Background image created by averaging over all the keyframes.

This background image can then be used to subtract from the other images like we did above:

for i in *.tiff; 
do 
name=`echo $i | cut -d'.' -f1`; 
convert background.tiff $i -compose difference -composite -threshold 5% -blur 0x3 -threshold 20% -blur 0x3 "$name-mask.tiff" 
convert $i "$name-mask.tiff" -compose multiply -flatten "$name-clean.jpg"
done

It works very well, except for that the camera behind the performer (that wasn’t masked properly) also shows up in the masked foreground images:

This method works quite well and has the benefit of being very fast. It is possible to get a better result by creating an average image from the entire video (and not only the keyframes), but this would also take very much longer.

Creating multi-exposure keyframe image displays with FFmpeg and ImageMagick

While I was testing visualization of some videos from the AIST database earlier today, I wanted to also create some “keyframe image displays”. This can be seen as a way of doing multi-exposure photography, and should be quite straightforward to do.

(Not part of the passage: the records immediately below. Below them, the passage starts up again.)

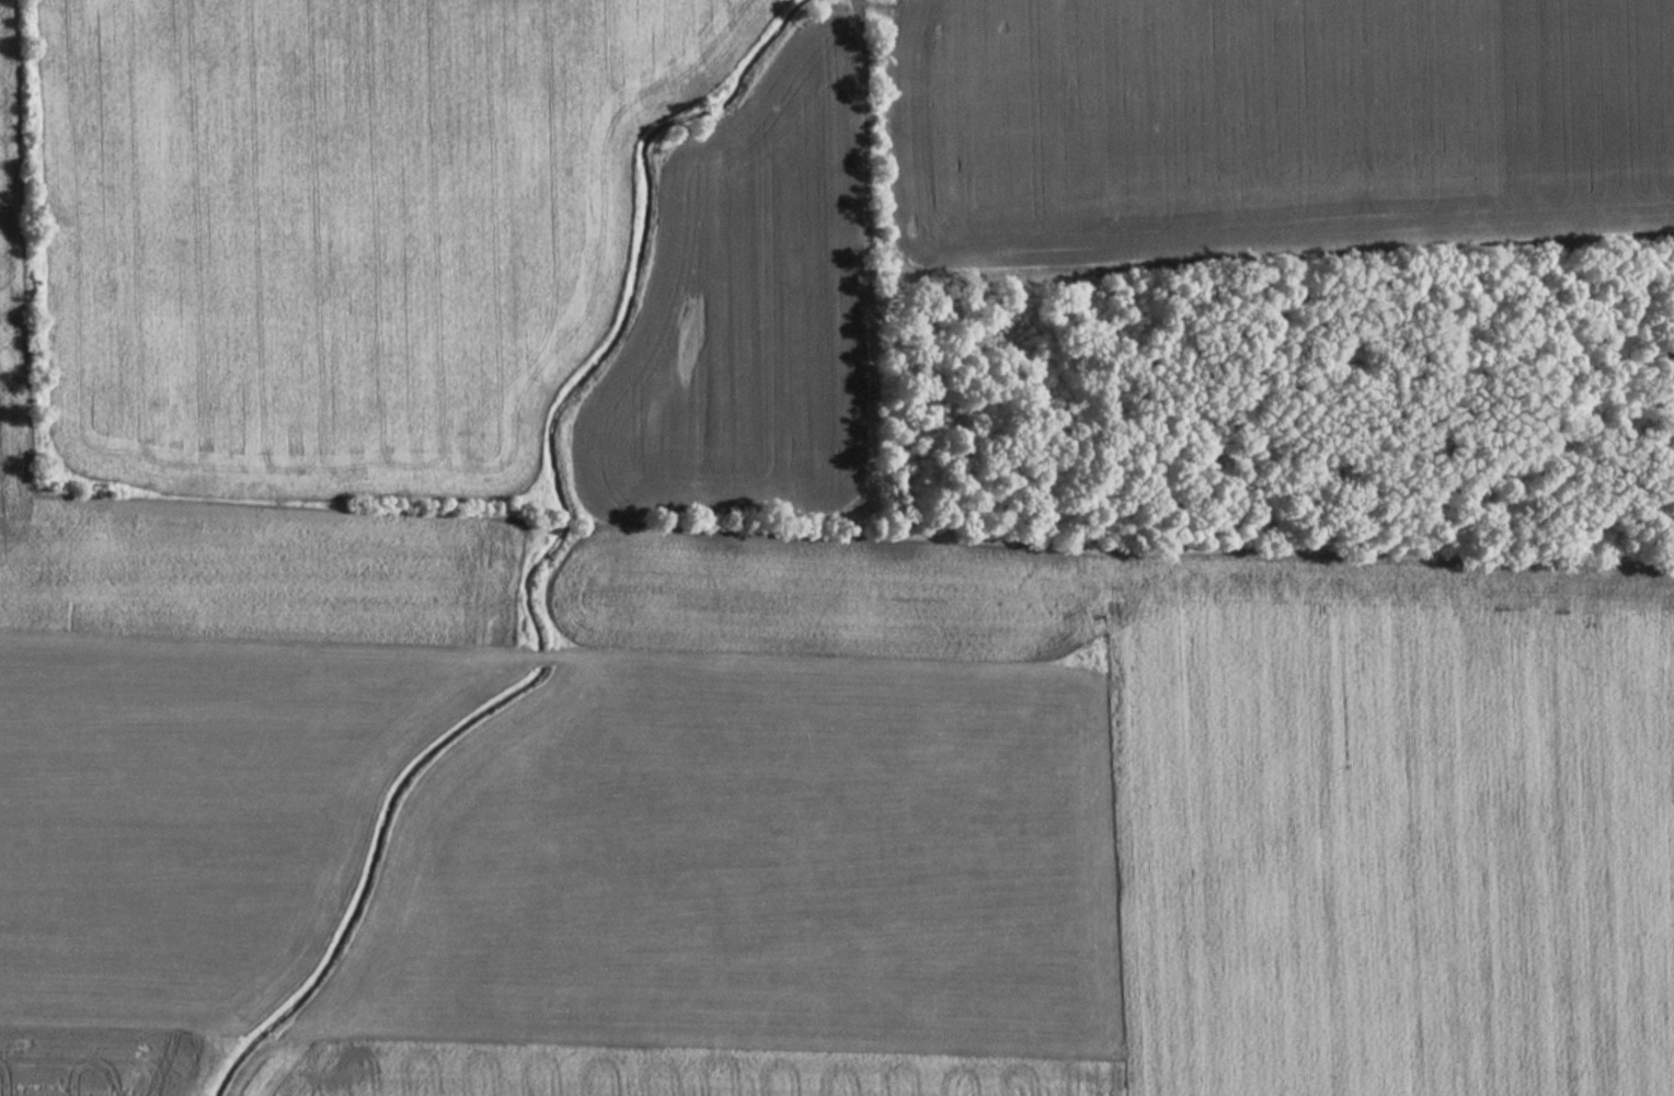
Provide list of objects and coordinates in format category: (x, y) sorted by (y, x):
crop: (1268, 117)
crop: (341, 219)
crop: (751, 317)
crop: (189, 731)
crop: (1051, 836)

Still it took me quite some time to figure out exactly how to implement it. It may be that I was searching for the wrong things, but in case anyone else is looking for the same, here is a quick write up.

The current procedure is done using a combination of two very handy command line tools: FFmpeg and ImageMagick. I would like to add it to both the Matlab and Python versions of the Musical Gestures Toolbox as well, but will need to figure that out another time.

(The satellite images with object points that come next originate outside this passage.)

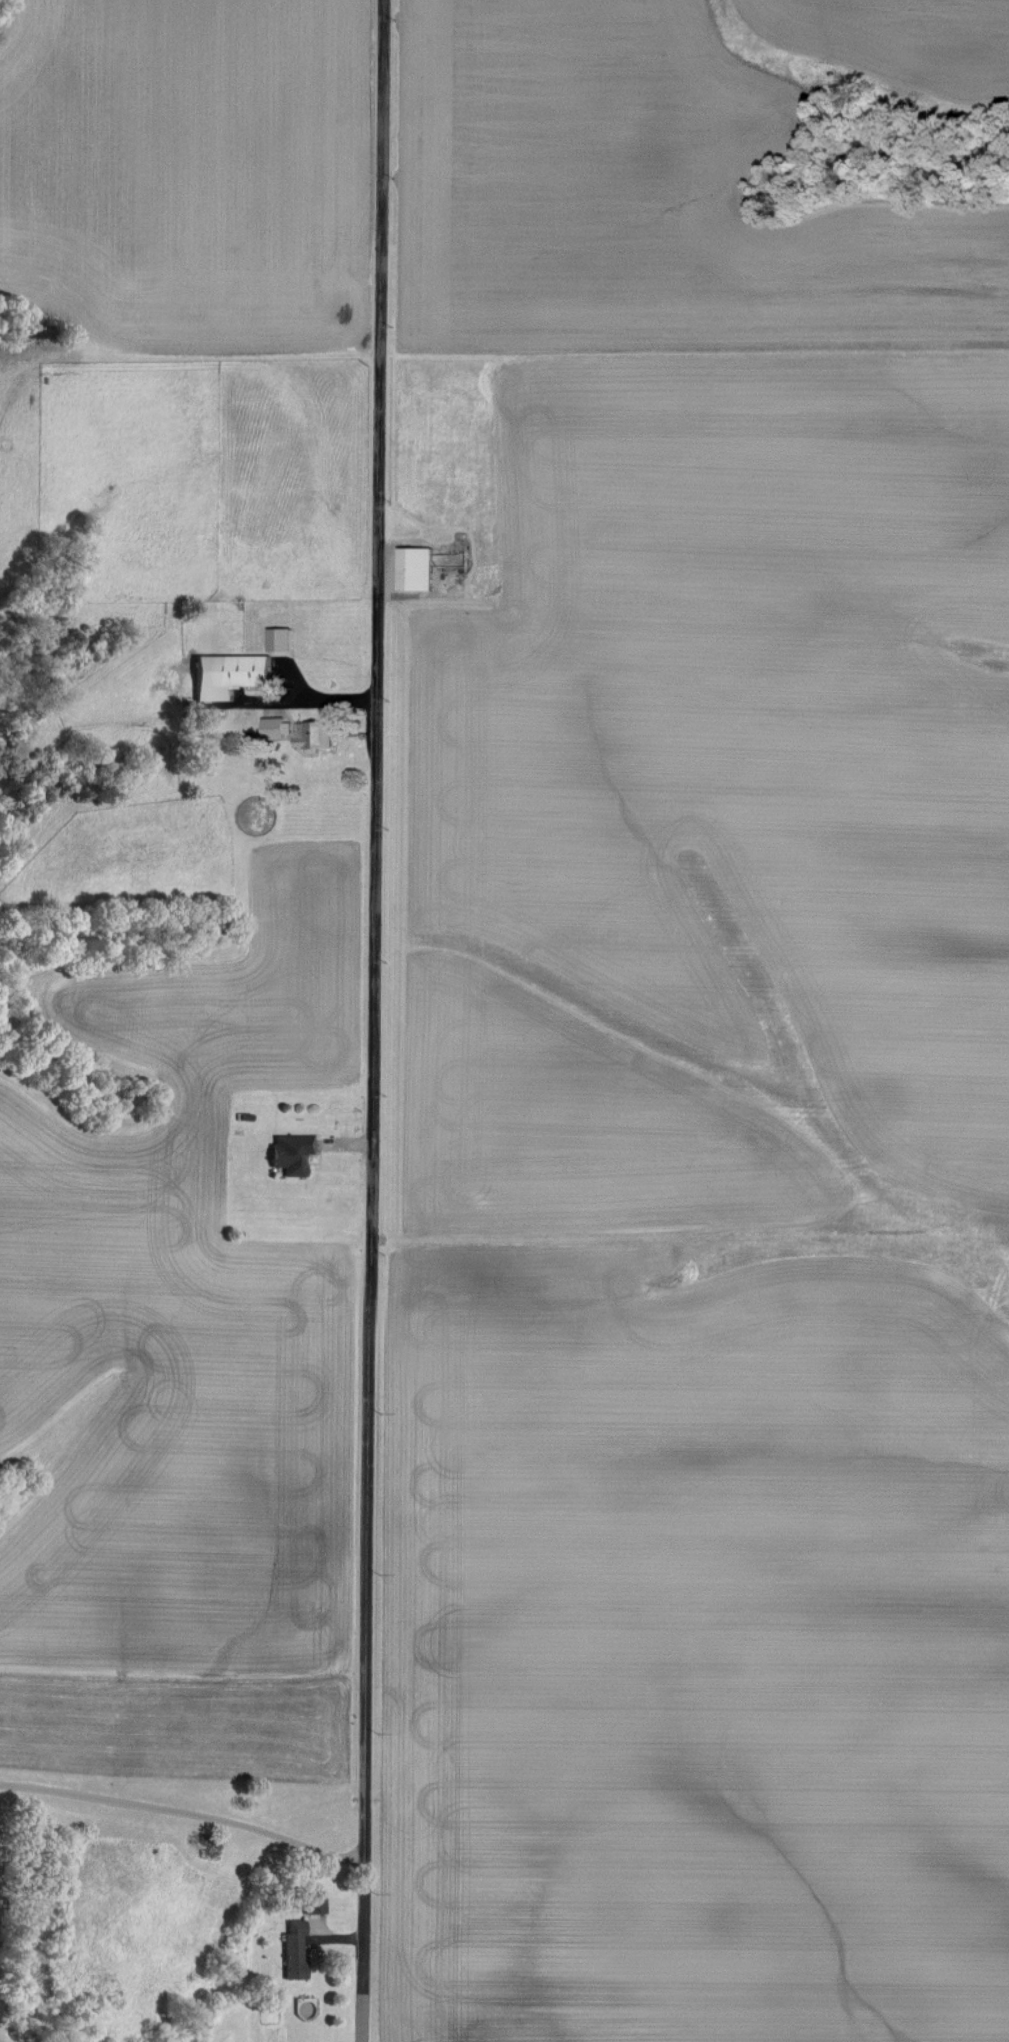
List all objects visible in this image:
building: (413, 570)
building: (227, 676)
building: (270, 728)
building: (310, 736)
road: (373, 1021)
building: (291, 1152)
road: (184, 1814)
building: (313, 1902)
building: (292, 1951)

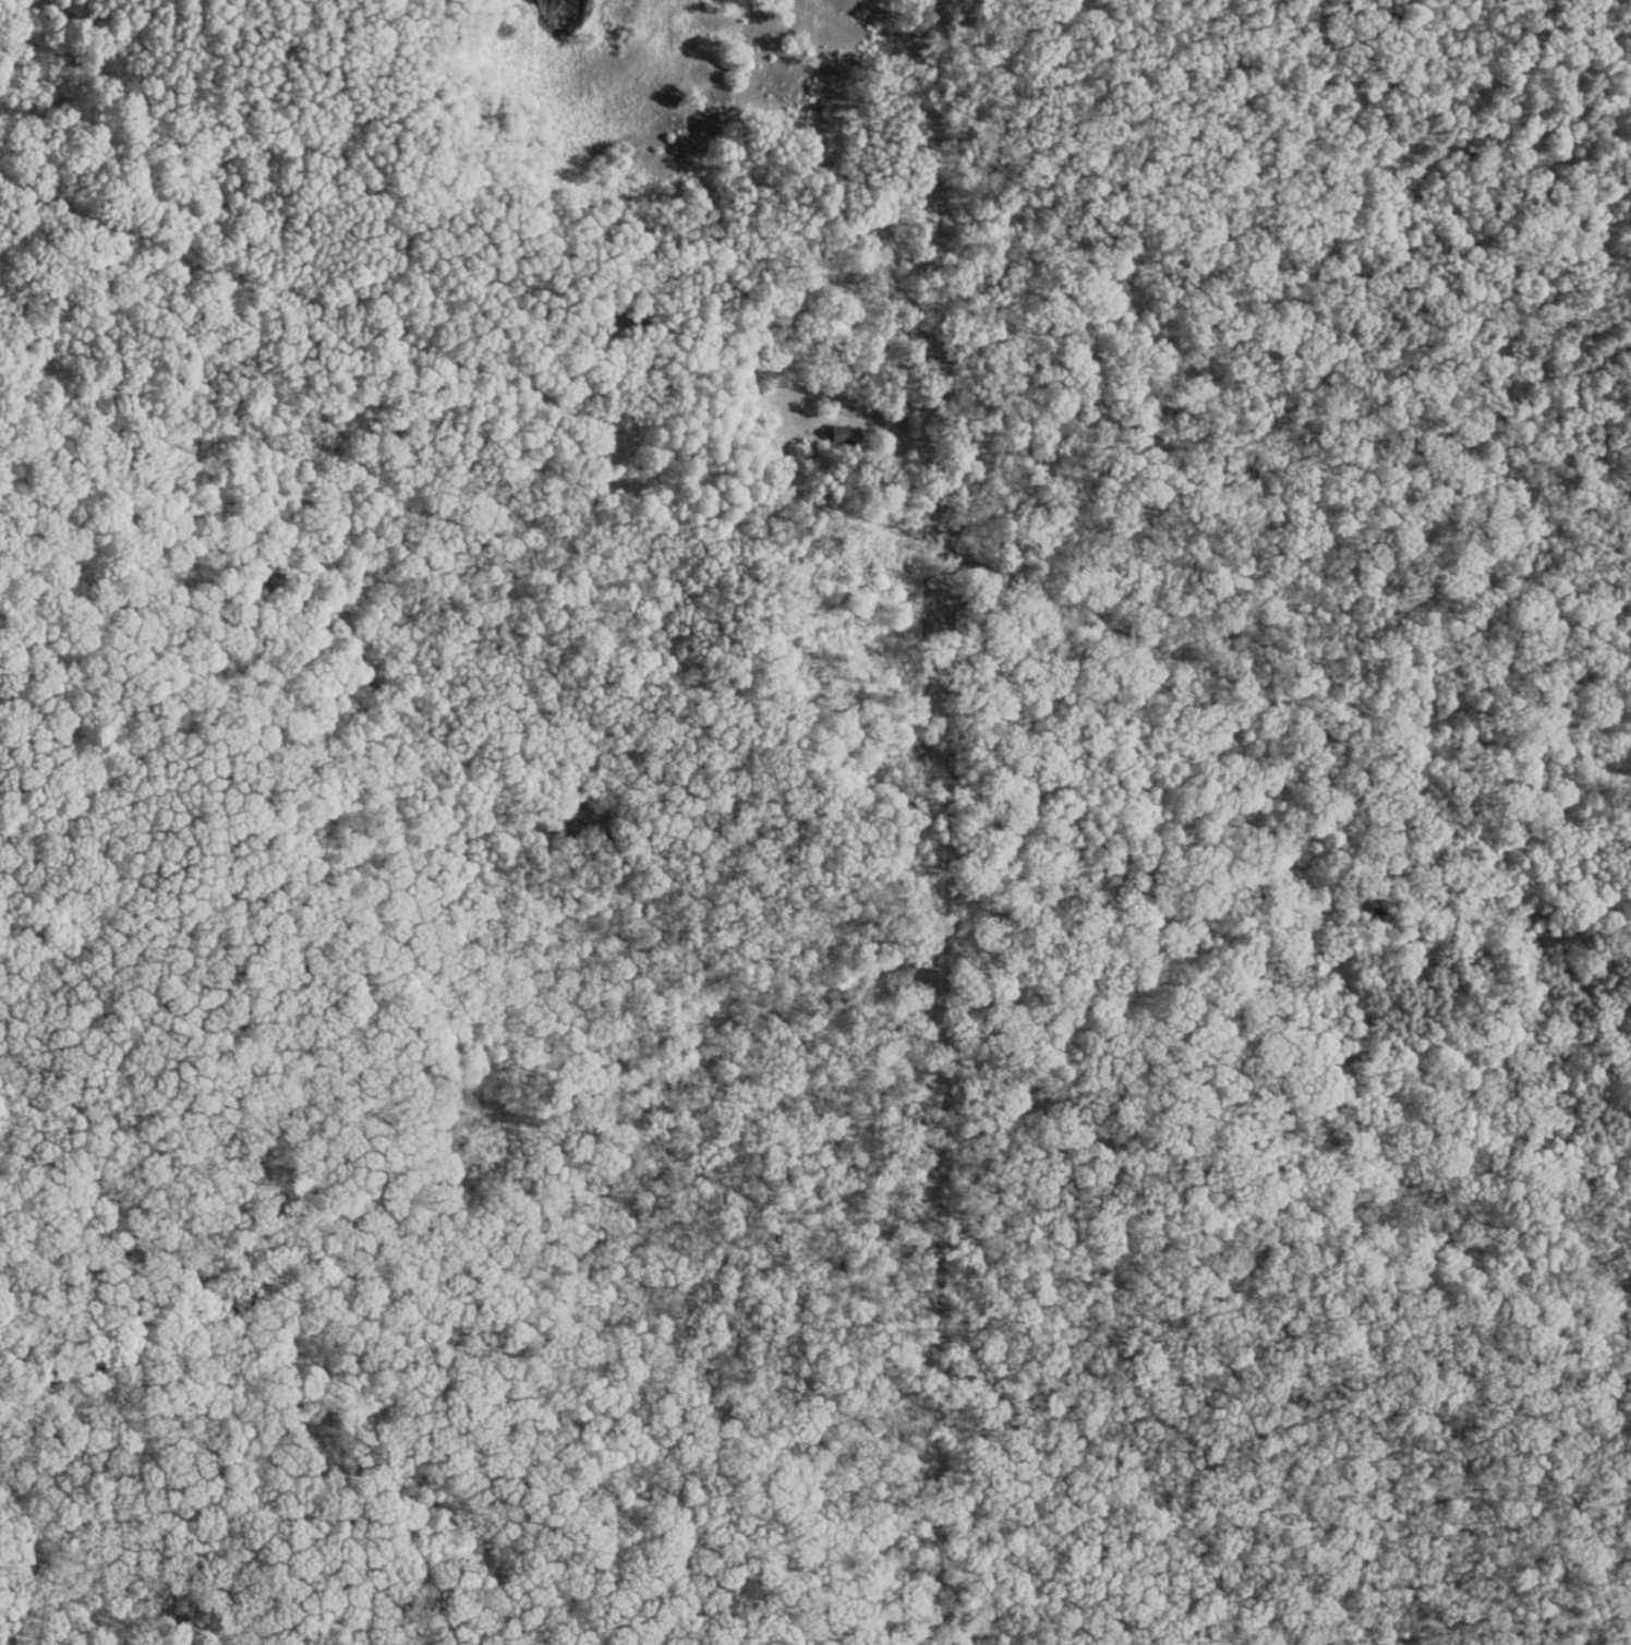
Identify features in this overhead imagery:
road: (465, 356)
building: (844, 436)
road: (1270, 681)
road: (928, 822)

In this example I will use a hip-hop dance video from the AIST database:

The first step is to extract keyframes from the video file using this one-liner ffmpeg command:

ffmpeg -skip_frame nokey -i *.mp4 -vsync 0 -r 30 -f image2 t%02d.tiff

This will use the keyframes from the MP4 file, which should be faster than doing a new analysis of the file. It could, of course, also be possible to sample the video at regular intervals, but the keyframes seem to work fine for my usage. I also choose to save the exported keyframes as TIFF files to avoid running multiple rounds of compression on the files. The end result is a bunch of keyframe images that can be used for further processing.

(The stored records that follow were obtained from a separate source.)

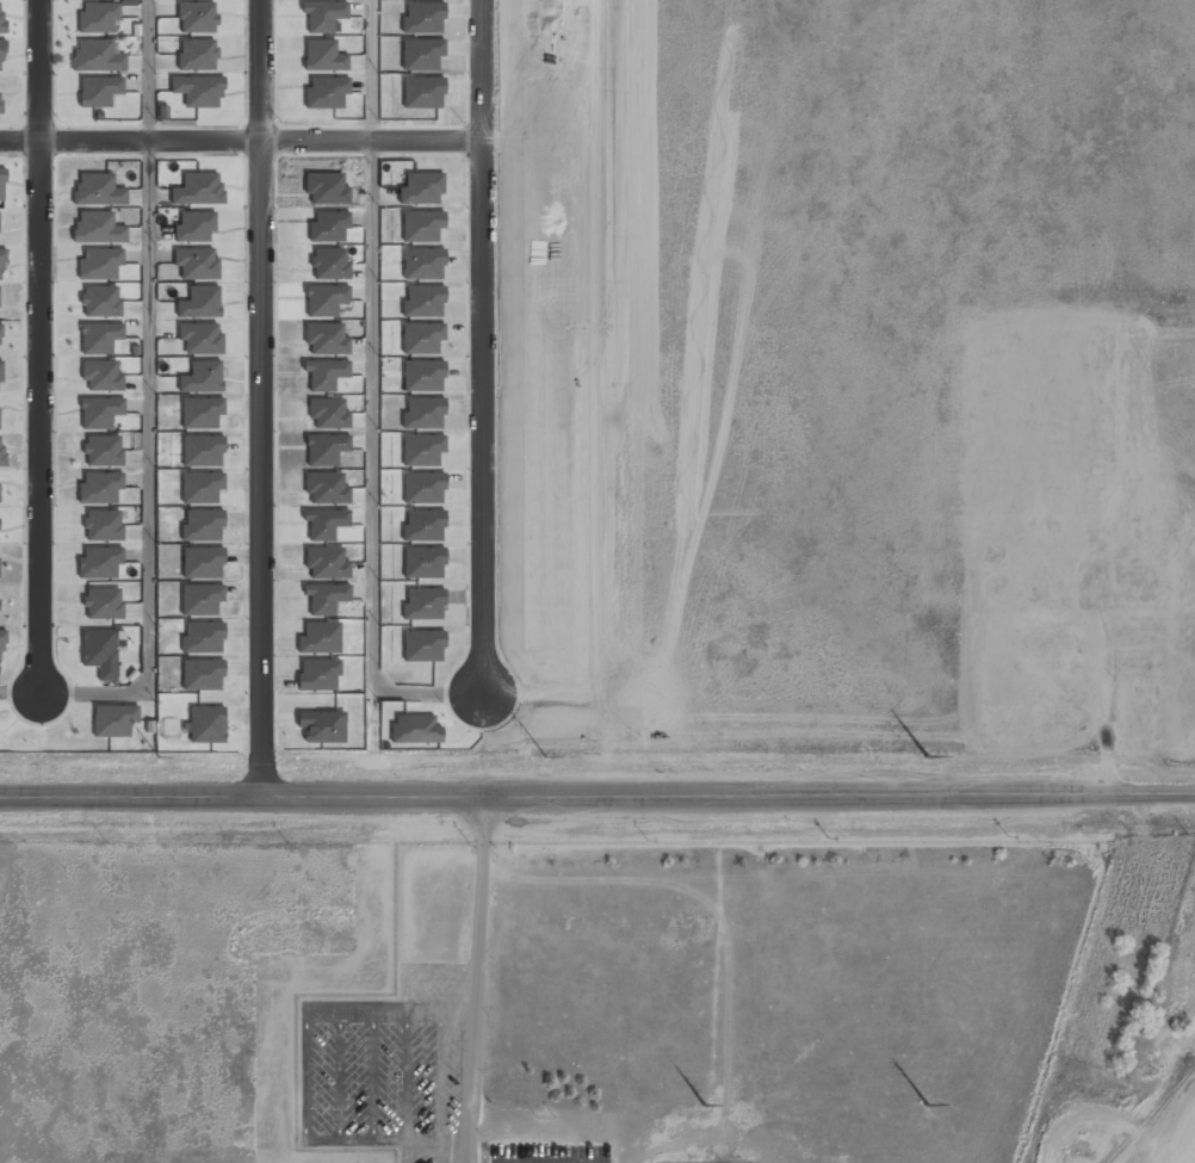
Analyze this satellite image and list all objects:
building: (323, 15)
building: (98, 17)
building: (197, 17)
building: (1, 18)
building: (197, 54)
building: (1, 55)
building: (98, 56)
building: (324, 56)
road: (148, 70)
road: (370, 70)
building: (199, 90)
building: (99, 91)
building: (0, 111)
road: (240, 140)
building: (2, 184)
building: (198, 189)
building: (421, 189)
building: (98, 190)
building: (195, 226)
building: (421, 226)
building: (98, 227)
building: (197, 263)
building: (0, 264)
building: (100, 264)
building: (423, 264)
building: (101, 301)
building: (423, 302)
building: (200, 303)
building: (100, 337)
building: (422, 337)
building: (200, 338)
road: (39, 345)
road: (481, 345)
building: (1, 371)
building: (102, 375)
building: (423, 376)
building: (202, 377)
road: (260, 399)
building: (100, 412)
building: (201, 412)
building: (103, 450)
building: (1, 451)
building: (202, 451)
road: (372, 468)
road: (148, 469)
building: (201, 487)
building: (100, 488)
building: (103, 525)
building: (202, 525)
building: (994, 553)
building: (100, 562)
building: (202, 562)
building: (1092, 584)
building: (201, 599)
building: (103, 603)
building: (203, 638)
building: (2, 646)
building: (100, 652)
building: (1128, 664)
building: (202, 674)
road: (19, 692)
building: (113, 720)
building: (206, 724)
power tower: (158, 756)
power tower: (545, 756)
power tower: (926, 756)
road: (597, 797)
road: (476, 980)
power tower: (703, 1103)
power tower: (927, 1105)
railway: (1151, 1113)
railway: (1156, 1118)
railway: (1117, 1149)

Automagically exported keyframe images.

In my search for a solution, I tried a lot of complex things. But it turned out to be super-simple to get what I wanted:

convert *.tiff -background white -compose darken -flatten keyframes.jpg

Here we use the convert function of ImageMagick to add all the exported keyframes together to one combined image:

Keyframe image display of hip-hop video.

Since the dancer was moving in more or less the same place all the time, it is quite compact. Running the same functions on another video of a contemporary dancer, on the other hand, shows some of the potential of this visualization method. Here is the video:

Which results in this keyframe display image:

Besides being cool to look at, it is also quite informative when it comes to telling what is going on in the video. You get information about the temporal and spatial movement of the dancer, although it is difficult to understand exactly when she was moving where.

Next is to also include these methods in the Musical Gestures Toolbox.